Before PRICE, HALL and JASPER E. JONES, JJ.

HALL, Judge.

The defendant, Freddie Lee Taylor, appeals from his conviction of forcible rape, LSA-R.S. 14:42.1, for which he was sentenced to 15 years at hard labor, the first two years to be without benefit of parole, probation or suspension of sentence.

The state's evidence establishes that in the early morning hours of July 18, 1982, the defendant, accompanied by William Hayes, went to the home of the victim, with whom he had visited on previous occasions. The victim and a young lady who babysat for the victim's children earlier in the evening were watching television. The children were asleep. The defendant, who is known as "Bulldog", appeared to have been drinking, appeared high, and was belligerent and threatening. The babysitter left the house after the defendant choked and slapped her and a window was broken. The defendant continued to threaten the victim, accusing her of having told something to the mother of a girl he was dating. He hit the victim, grabbed her, choked her, and forced her to have sexual intercourse with him at least twice. Hays also participated.

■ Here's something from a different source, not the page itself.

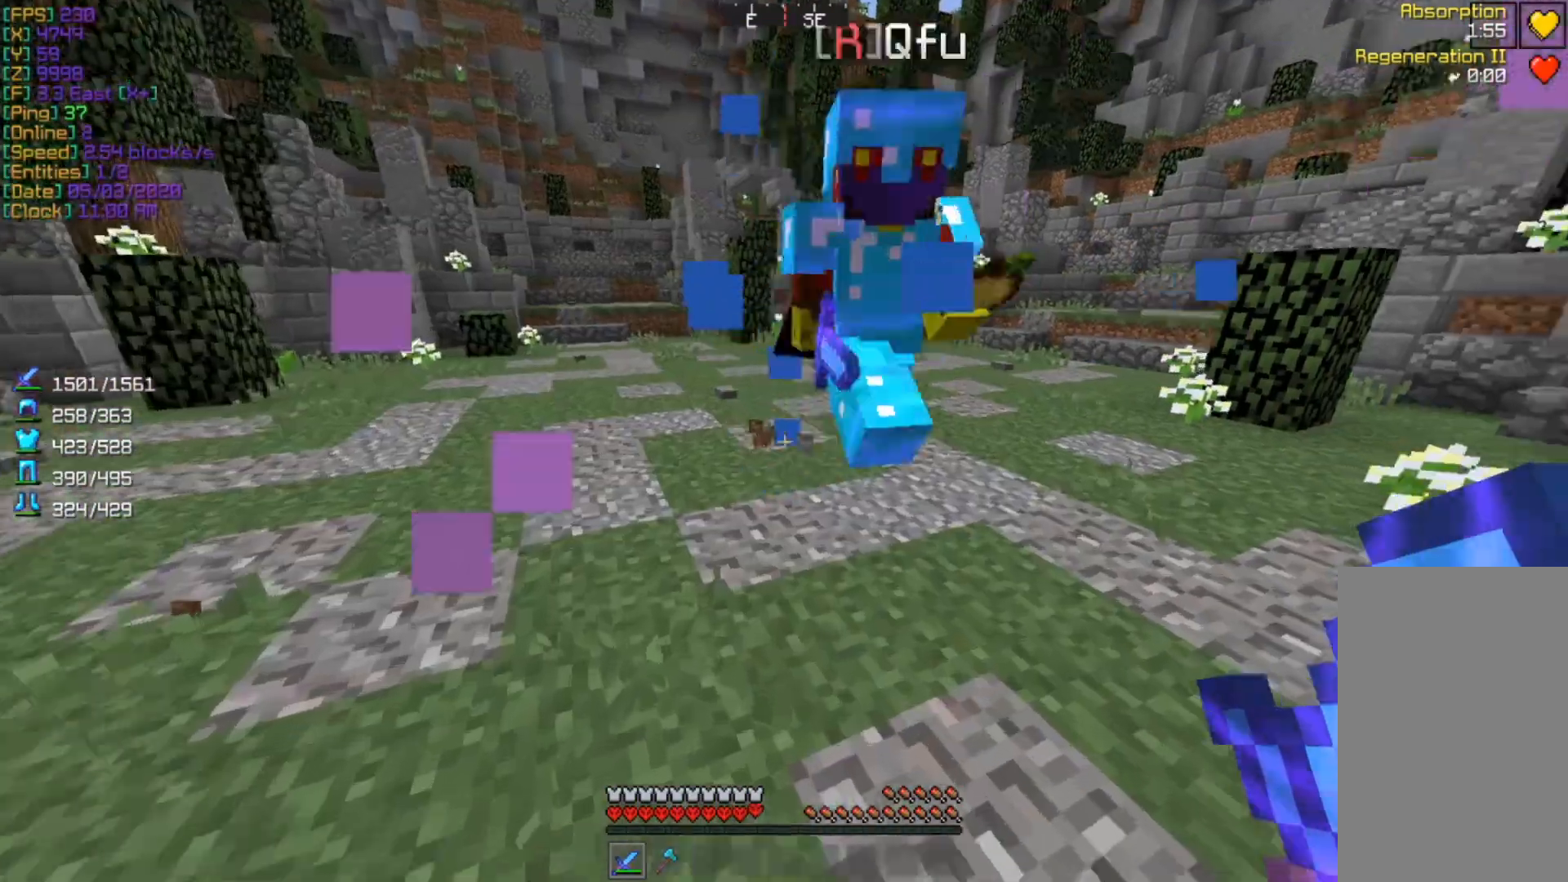
{"keys": ["d", "w"], "mouse": [], "events": [[133, "mouse_left", "down"], [233, "w", "up"], [300, "mouse_left", "up"], [400, "w", "down"]]}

When the defendant got up to go to the bathroom, the victim ran out the front door to a neighbor's house. The men left and the victim returned home and called a deputy sheriff who came and took her to a doctor. The sheriff testified as to her bruises and the doctor testified as to the bruises and a laceration in the vagina, and to taking specimens for laboratory examination.

Another witness testified to having been given a letter by the defendant while visiting at the jail and the letter which contained statements against the defendant's interests was introduced into evidence.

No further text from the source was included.